When you work in a yarn store, there are certain perks...working with fibery goodness, seeing yarns as they come out, etc.  This month's perk has been on my calendar for ages - Norah Gaughan is doing a farewell tour with her 16th Berroco book and sweater samples.  I was asked if I would like to work the night she was visiting my LYS - silly question, of course I would (and I had marked the date on my calendar ages ago).

It was a fun evening and we had a chance to chat before the doors opened to customers (and fans).  On my way to the store I called my knitting sister and told her she was the only one in our family who would understand the import of the evening...she got it.  I considered going all "fan girl" and bringing in my Norah Gaughan Volumes 1 and 3 (3 is the best!) and Knitting Nature but held back and decided to just enjoy meeting her.

Norah was talking about how her Kaari pattern that was free for a limited time went viral (even though it was from Volume 1 and had been out for ages).  This lead to my telling her about my Boxing Day Mittens experiment.

I had the chance to peruse the Vol 16 collection which was in a range of blues.  One of the items I thought was a capelet - turns out it was a skirt.  Another woman thought the same thing and put it on that way - guess what?  It is an amazing capelet and creative minds were flying on what yarns to use, how to make it a bit bigger, etc.  I'm now thinking I need to design a capelet.

A few photos from the night - the one of the two ladies smiling for the camera is Andra Asars (our Berroco rep) with Norah.  Andra is amazing - she is full of energy, creativity and a passion for her job.

March 10, 2015

Bellini Cowl

After a bit of working (and ripping out), I finished the cowl that uses both Classic Elite Sanibel and Santorini.  I went through my usual name struggle and was giving it the working name of Two Sans Cowl (SANibel and SANtorini).  Then I called it the SanSan Cowl for two minutes.  Finally, I focused on the end of each name SaniBEL and SantorINI and named it Bellini Cowl.

This photo isn't the greatest (iPad) but it gives you an idea of how it looks with the solid and variegated yarns.  I decided since it was a collaboration and adaptation that I wouldn't put it for sale on Ravelry.  Instead, it is at my LYS as a pattern you get when you purchase the yarn.

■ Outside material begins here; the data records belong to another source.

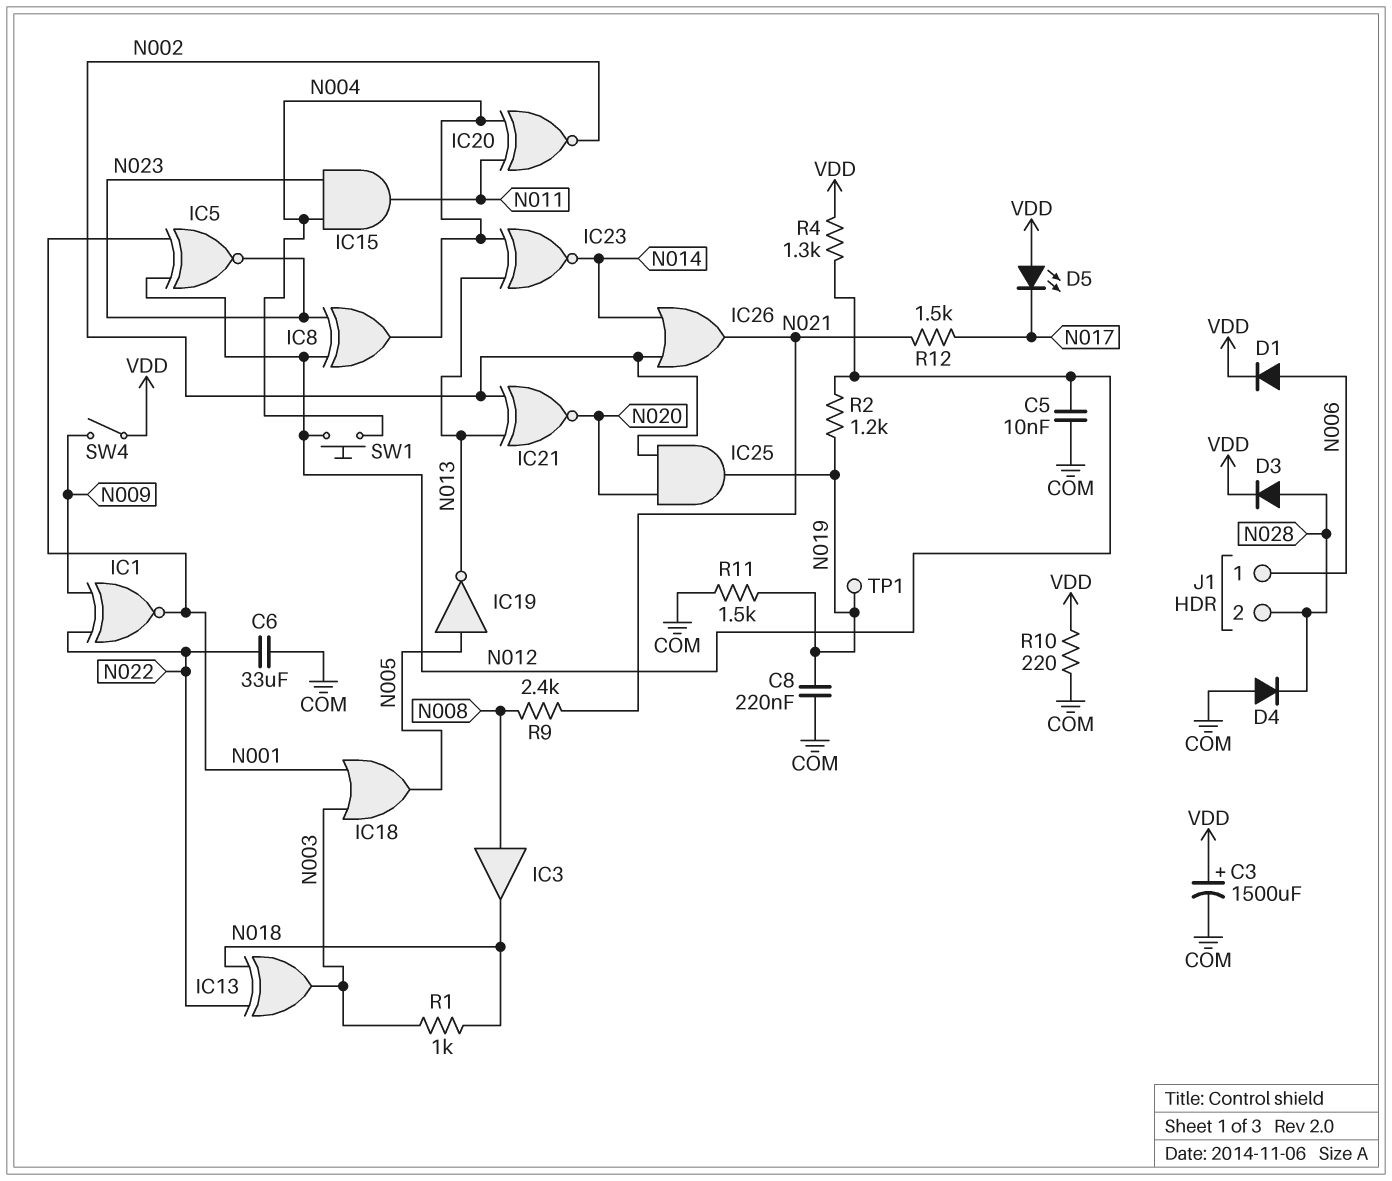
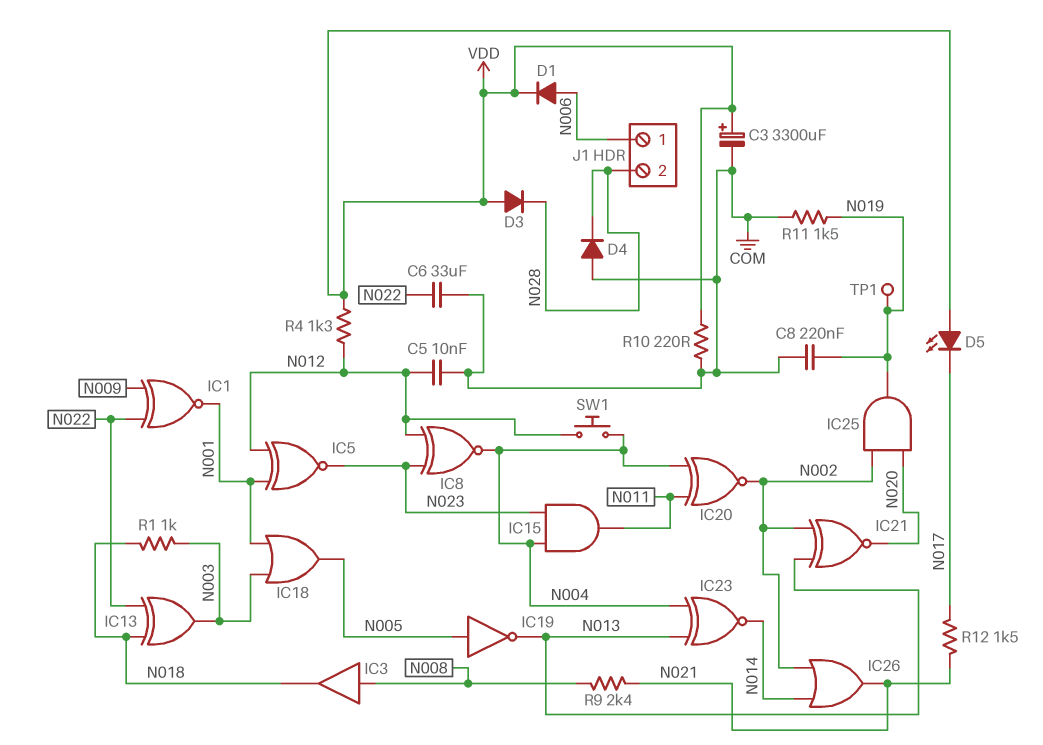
C3: 1500uF (plus VDD, minus COM) -> 3300uF (plus VDD, minus COM)
D3: diode (A N028, K VDD) -> diode (A VDD, K N028)
IC8: XOR (in N012, in N023, out N004) -> XNOR (in N012, in N023, out N004)
R2: 1.2k (N012, N019) -> none
SW4: switch (N009, VDD) -> none

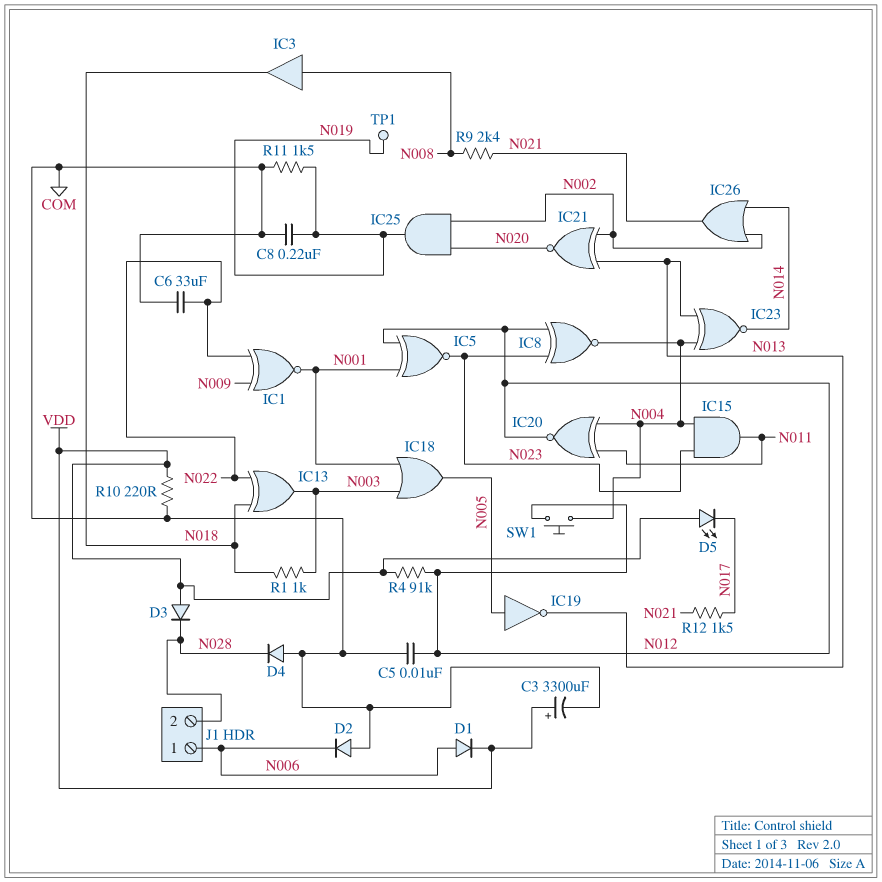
D2: none -> diode (A COM, K N006)
IC20: XNOR (in N004, in N011, out N002) -> XNOR (in N004, in N011, out N012)
R4: 1.3k (N012, VDD) -> 91k (N012, VDD)

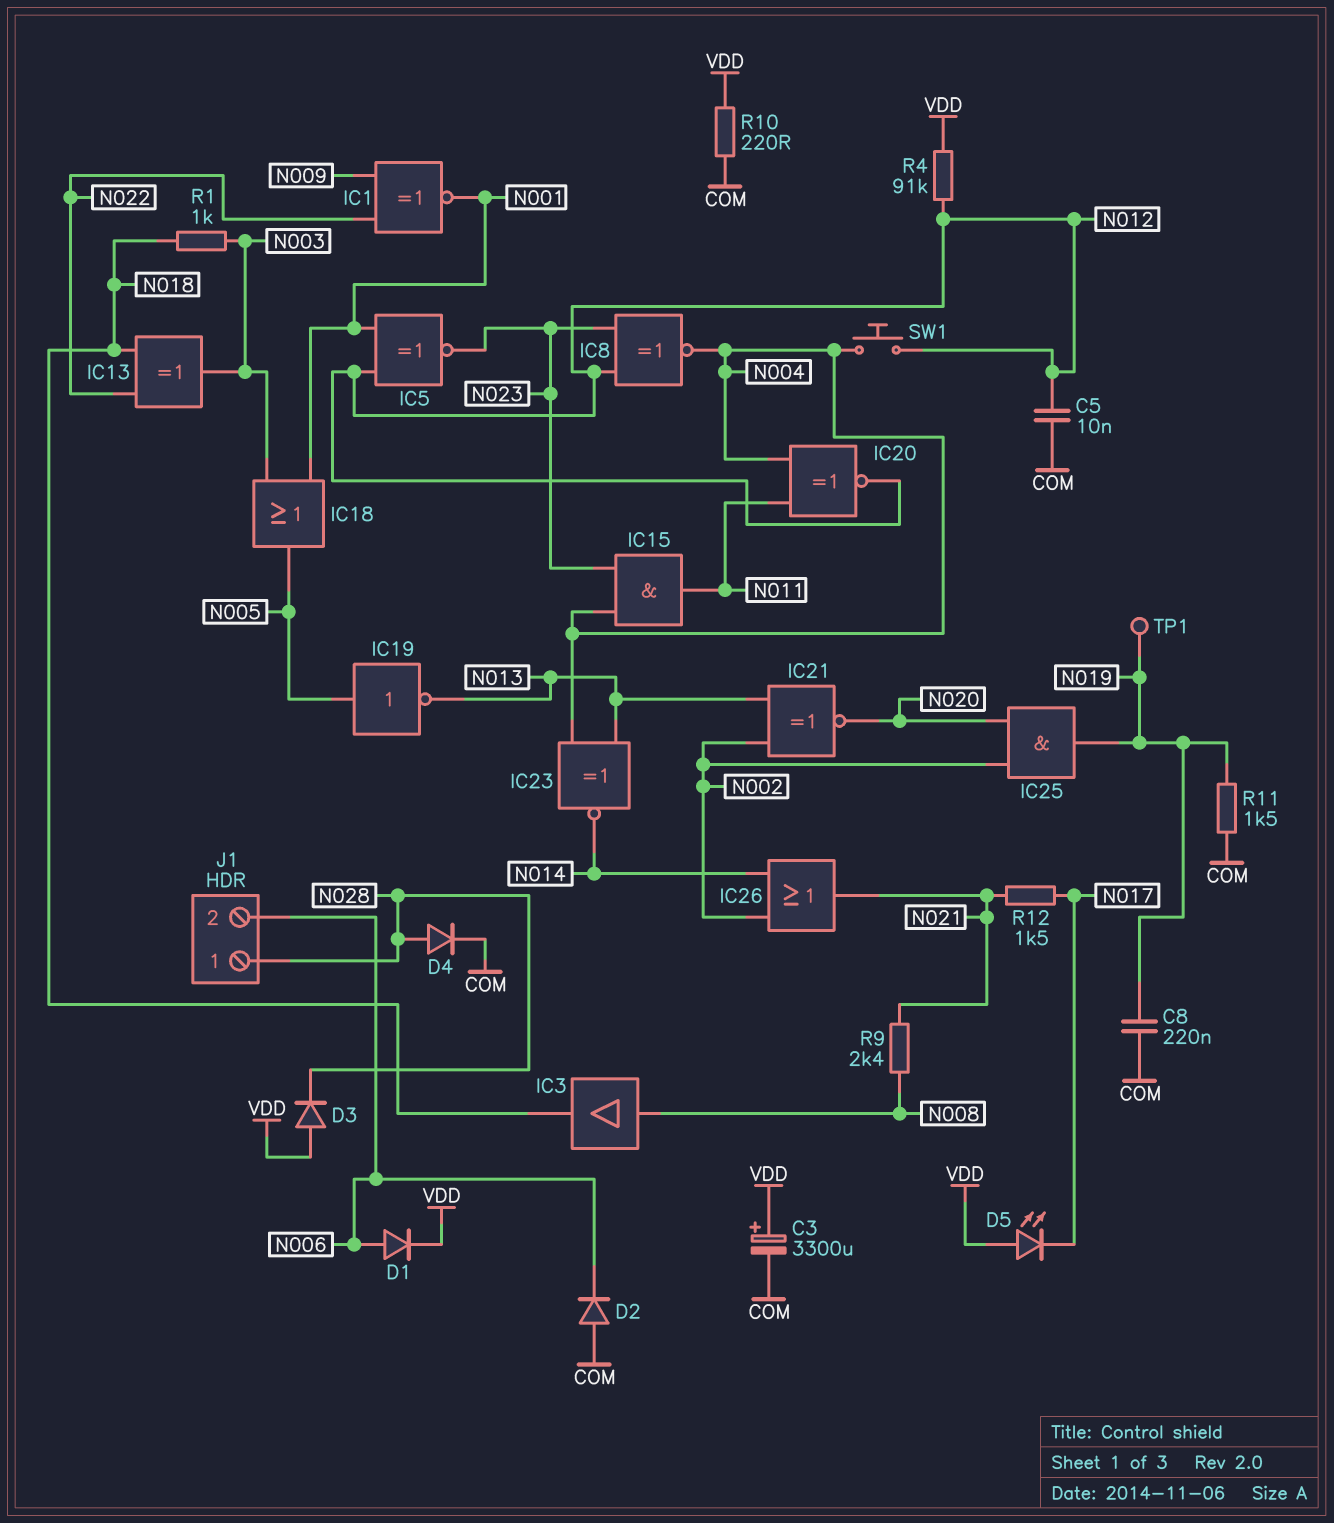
C6: 33uF (COM, N022) -> none
D4: diode (A COM, K N028) -> diode (A N028, K COM)
J1 pin 1: N006 -> N028
J1 pin 2: N028 -> N006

Yesterday I cast on a new design for the Greater Boston Yarn Crawl - I've been asked to do a shawl for the crawl.  I'm using Malabrigo Sock and having a wonderful time.

March 6, 2015

New Yarn - New Ideas

This past Tuesday while I was working at my LYS, a box of Classic Elite yarns came into the store.  In it was a new yarn called Santorini.  It's basically a variegated version of Sanibel.  One of the more popular patterns at the store is a free one using 2 skeins of Sanibel.

So the LYS owner, Debbie, and I got to thinking of how to use this new yarn and Sanibel to create another cowl.

We picked these colors and I went home and started knitting.

I have a finished product I'm calling Two Sans Cowl (SANibel and SANtorini).  I have to run it by Debbie and we'll discuss if it is a free pattern or not.  I love new yarns leading to new ideas.